## EXERCISE BRIEF
In the data below, the answer is the run of lines from the line containing "Exopolysaccharides produced by" through the line containing "functionality of these", both included; print it exactly and nothing else.

## SOURCE MATERIAL
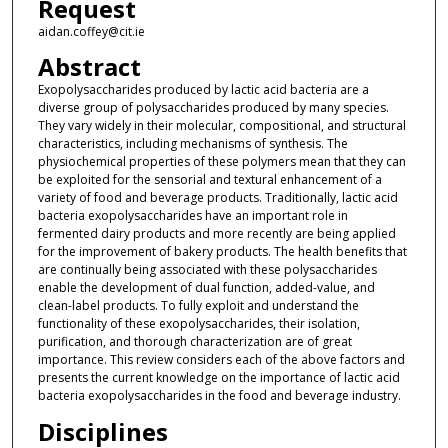
Request
aidan.coffey@cit.ie
Abstract
Exopolysaccharides produced by lactic acid bacteria are a
diverse group of polysaccharides produced by many species.
They vary widely in their molecular, compositional, and structural
characteristics, including mechanisms of synthesis. The
physiochemical properties of these polymers mean that they can
be exploited for the sensorial and textural enhancement of a
variety of food and beverage products. Traditionally, lactic acid
bacteria exopolysaccharides have an important role in
fermented dairy products and more recently are being applied
for the improvement of bakery products. The health benefits that
are continually being associated with these polysaccharides
enable the development of dual function, added-value, and
clean-label products. To fully exploit and understand the
functionality of these exopolysaccharides, their isolation,
purification, and thorough characterization are of great
importance. This review considers each of the above factors and
presents the current knowledge on the importance of lactic acid
bacteria exopolysaccharides in the food and beverage industry.
Disciplines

## EXERCISE RESPONSE
Exopolysaccharides produced by lactic acid bacteria are a
diverse group of polysaccharides produced by many species.
They vary widely in their molecular, compositional, and structural
characteristics, including mechanisms of synthesis. The
physiochemical properties of these polymers mean that they can
be exploited for the sensorial and textural enhancement of a
variety of food and beverage products. Traditionally, lactic acid
bacteria exopolysaccharides have an important role in
fermented dairy products and more recently are being applied
for the improvement of bakery products. The health benefits that
are continually being associated with these polysaccharides
enable the development of dual function, added-value, and
clean-label products. To fully exploit and understand the
functionality of these exopolysaccharides, their isolation,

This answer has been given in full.